ESA Wants ISS Extended To 2020
Hugh Pickens writes "BBC reports that the European Space Agency's (ESA) Director General Jean-Jacques Dordain says that uncertainty is undermining the best use of the ISS and that only guaranteeing the ISS's longevity would cause more scientists to come forward to run experiments on the orbiting laboratory. 'I am convinced that stopping the station in 2015 would be a mistake because we cannot attract the best scientists if we are telling them today "you are welcome on the space station but you'd better be quick because in 2015 we close the shop,'' says Dordain. One of the biggest issues holding up an agreement on station-life extension is the human spaceflight review ordered by US President Barack Obama and the future of US participation in the ISS is intimately tied to the outcome of that review. Dordain says that no one partner in the ISS project could unilaterally call an end to the platform and that a meeting would be held in Japan later in the year where he hoped the partners could get some clarity going forward."

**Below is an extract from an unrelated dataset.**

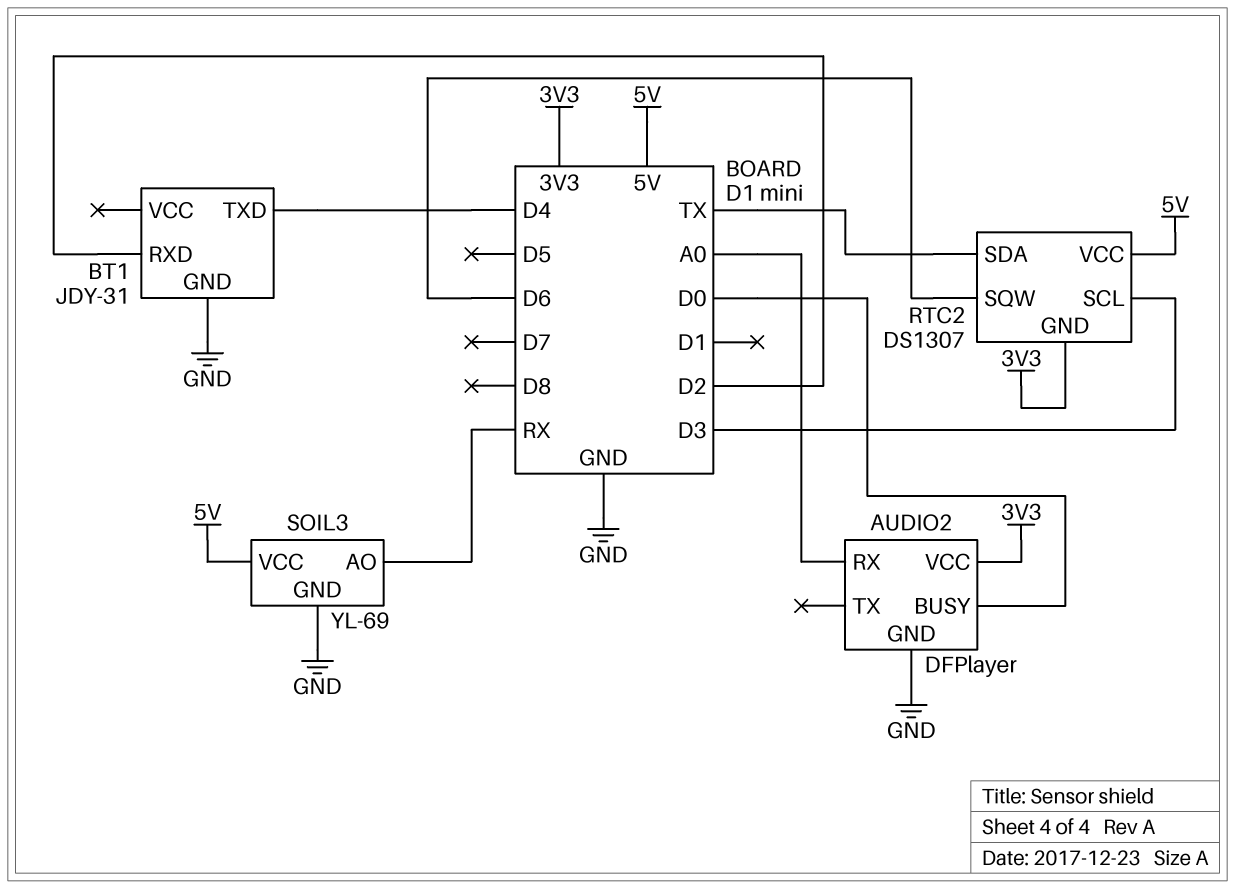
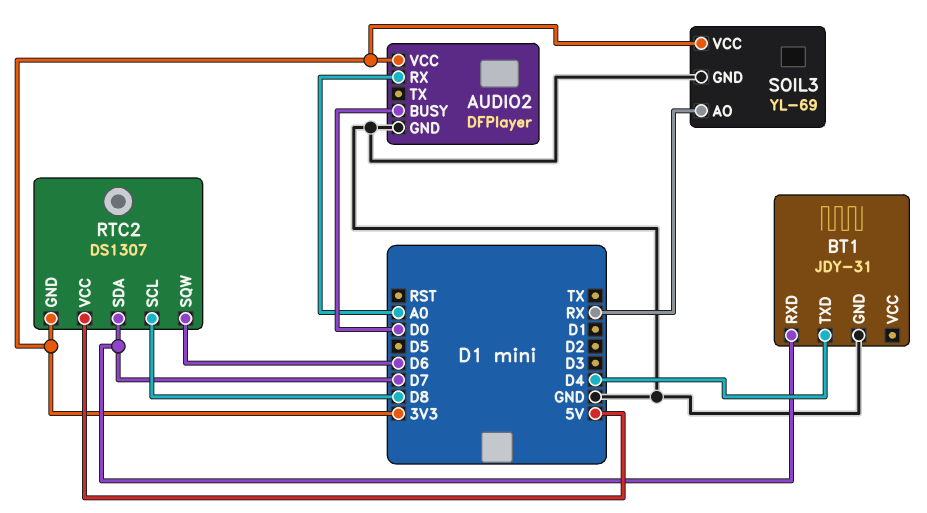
BT1 pin RXD: D2 -> D7
RTC2 pin SCL: D3 -> D8
RTC2 pin SDA: TX -> D7
SOIL3 pin VCC: 5V -> 3V3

It isn't clear to me what the rationale for getting rid of the Space Station would be. As far as I can tell, if you didn't want to pay for shipping people up and down, you could still use it as a platform for scientific instruments. In that case, you would just have to occasionally use orbital corrections to compensate for atmospheric drag. So why deorbit it, ever? Is the cost of a few kilo's of propellant really that high? If you're talking about removing the crew that's one thing, but that's an incredible resource that you'd just be wasting.
Well, all I can say is that 10 years from now, we'll be looking at this with 2020 hindsight.